This morning at the United Nations, President Bush declared premature victory in Iraq and Afghanistan but failed to mention some of the world's greatest threats to the American people.
The president touted the worldwide march of democracy, but sugar-coated grim challenges facing Iraq and Afghanistan, where growing turmoil threatens to disrupt upcoming elections. And while he called on the United Nations and its member-states to step up to the plate in Iraq, he failed to outline a plan or vision that could provoke any meaningful international support. Nor did the president make any reference to Russia, Pakistan, Saudi Arabia, or other hotspots where democracy has taken a step backwards.
Stunningly, the president also failed to mention Iran and North Korea. Iran – topic number one at the United Nations – has just announced that it will continue to enrich 37 tons of uranium, enough material for five nuclear weapons. And North Korea, which has quadrupled its nuclear stockpile over the past three years, continues to make aggressive moves unchecked. The record on both is particularly ironic given the administration's admission that a terrorist armed with a nuclear weapon poses the greatest threat to the American people.

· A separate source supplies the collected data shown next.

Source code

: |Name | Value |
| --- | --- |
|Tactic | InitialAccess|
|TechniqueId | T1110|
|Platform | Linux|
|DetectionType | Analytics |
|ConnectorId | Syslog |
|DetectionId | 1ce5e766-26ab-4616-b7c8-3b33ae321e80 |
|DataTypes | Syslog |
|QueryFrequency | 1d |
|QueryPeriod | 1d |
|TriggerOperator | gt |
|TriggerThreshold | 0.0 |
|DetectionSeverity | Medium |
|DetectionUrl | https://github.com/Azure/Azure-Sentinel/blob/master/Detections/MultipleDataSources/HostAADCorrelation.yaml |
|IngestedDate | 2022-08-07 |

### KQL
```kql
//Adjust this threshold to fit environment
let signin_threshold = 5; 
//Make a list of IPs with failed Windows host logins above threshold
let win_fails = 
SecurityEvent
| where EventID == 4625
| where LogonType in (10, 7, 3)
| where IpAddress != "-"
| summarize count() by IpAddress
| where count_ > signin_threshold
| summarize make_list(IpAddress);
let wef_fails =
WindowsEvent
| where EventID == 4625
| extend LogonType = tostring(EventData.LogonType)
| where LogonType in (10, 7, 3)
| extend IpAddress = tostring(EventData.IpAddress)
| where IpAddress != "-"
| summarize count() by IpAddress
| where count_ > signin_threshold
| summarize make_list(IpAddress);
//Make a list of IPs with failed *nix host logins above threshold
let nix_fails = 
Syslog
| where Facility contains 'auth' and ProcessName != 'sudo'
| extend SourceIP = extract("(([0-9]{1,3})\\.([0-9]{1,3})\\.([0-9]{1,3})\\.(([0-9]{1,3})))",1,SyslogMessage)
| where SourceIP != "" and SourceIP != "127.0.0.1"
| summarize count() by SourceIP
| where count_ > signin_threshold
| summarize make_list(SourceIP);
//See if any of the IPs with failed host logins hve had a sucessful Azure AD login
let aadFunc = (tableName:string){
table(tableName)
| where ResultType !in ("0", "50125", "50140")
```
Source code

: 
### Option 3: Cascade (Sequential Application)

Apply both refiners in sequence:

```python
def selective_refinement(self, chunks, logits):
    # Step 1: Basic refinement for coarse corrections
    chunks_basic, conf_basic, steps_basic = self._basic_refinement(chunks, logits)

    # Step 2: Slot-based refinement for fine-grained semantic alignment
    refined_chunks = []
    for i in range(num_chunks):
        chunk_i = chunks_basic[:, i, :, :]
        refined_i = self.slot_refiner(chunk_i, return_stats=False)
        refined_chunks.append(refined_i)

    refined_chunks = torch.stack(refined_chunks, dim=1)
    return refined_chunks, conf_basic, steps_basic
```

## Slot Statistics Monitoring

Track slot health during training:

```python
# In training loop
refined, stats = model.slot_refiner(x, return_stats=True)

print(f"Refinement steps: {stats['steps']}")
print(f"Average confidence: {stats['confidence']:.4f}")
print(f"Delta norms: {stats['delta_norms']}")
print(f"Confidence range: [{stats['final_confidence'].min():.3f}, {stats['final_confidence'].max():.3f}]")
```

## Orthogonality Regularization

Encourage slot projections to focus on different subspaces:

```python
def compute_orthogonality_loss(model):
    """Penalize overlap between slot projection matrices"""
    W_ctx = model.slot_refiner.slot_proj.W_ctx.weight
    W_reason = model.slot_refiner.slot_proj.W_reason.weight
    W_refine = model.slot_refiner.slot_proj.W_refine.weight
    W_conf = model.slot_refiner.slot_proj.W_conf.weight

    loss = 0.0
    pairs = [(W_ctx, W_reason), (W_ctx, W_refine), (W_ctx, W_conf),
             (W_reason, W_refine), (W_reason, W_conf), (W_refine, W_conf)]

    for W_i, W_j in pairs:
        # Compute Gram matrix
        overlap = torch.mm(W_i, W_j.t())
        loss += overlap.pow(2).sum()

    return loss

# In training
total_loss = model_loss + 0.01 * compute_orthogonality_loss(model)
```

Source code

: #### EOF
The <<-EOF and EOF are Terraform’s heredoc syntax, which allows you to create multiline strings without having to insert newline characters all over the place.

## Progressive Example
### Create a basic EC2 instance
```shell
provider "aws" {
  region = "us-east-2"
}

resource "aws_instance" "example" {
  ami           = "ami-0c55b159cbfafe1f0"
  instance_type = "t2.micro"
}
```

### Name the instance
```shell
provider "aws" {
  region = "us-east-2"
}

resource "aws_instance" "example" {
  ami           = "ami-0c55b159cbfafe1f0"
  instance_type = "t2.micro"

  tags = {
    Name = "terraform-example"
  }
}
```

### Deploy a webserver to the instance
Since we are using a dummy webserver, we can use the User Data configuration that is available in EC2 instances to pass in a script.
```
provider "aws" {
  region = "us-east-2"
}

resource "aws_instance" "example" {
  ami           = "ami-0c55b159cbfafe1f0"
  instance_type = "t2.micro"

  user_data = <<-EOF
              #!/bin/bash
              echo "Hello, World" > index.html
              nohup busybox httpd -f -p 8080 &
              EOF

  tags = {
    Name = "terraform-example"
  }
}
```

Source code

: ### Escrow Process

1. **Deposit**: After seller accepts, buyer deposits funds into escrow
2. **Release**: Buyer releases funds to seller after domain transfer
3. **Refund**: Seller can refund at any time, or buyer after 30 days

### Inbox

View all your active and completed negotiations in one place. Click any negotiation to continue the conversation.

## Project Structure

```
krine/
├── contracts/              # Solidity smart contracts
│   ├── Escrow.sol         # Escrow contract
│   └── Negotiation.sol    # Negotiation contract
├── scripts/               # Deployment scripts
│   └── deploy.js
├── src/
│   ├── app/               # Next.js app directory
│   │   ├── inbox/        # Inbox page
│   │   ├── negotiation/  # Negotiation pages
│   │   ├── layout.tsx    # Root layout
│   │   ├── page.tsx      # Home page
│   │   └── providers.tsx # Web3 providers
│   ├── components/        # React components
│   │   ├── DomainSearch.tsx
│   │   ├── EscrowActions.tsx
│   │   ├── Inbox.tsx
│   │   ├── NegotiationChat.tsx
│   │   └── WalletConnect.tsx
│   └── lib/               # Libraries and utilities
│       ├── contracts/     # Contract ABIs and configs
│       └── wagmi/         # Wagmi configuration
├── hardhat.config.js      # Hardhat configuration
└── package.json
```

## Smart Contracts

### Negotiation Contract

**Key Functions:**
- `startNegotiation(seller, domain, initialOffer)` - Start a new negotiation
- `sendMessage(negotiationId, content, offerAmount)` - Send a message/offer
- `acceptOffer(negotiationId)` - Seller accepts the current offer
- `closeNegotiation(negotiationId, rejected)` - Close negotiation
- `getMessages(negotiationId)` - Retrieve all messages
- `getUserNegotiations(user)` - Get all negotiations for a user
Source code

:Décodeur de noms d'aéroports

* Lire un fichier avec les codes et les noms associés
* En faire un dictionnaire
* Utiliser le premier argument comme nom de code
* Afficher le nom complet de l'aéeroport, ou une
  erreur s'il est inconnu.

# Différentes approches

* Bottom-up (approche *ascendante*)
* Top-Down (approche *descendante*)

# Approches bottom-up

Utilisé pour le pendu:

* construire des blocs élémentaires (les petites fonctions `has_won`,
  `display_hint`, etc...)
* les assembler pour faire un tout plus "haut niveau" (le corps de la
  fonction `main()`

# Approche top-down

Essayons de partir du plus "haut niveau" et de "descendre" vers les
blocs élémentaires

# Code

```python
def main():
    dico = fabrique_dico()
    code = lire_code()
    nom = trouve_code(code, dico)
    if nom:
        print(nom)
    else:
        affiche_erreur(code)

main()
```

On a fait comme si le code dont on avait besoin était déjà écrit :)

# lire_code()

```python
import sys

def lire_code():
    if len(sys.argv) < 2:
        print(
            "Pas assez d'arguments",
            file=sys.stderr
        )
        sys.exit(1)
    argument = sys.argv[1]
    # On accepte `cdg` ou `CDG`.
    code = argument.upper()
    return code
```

The president's proposal for a United Nations democracy fund is a welcome idea, but will he treat it like his other high-profile initiatives? The administration and Congress have failed to fully fund the president's Millennium Challenge Account and his plan to combat HIV/AIDS. And both initiatives are designed to work around rather than strengthen international cooperation.
Robert O. Boorstin is the senior vice president for national security at the Center for American Progress.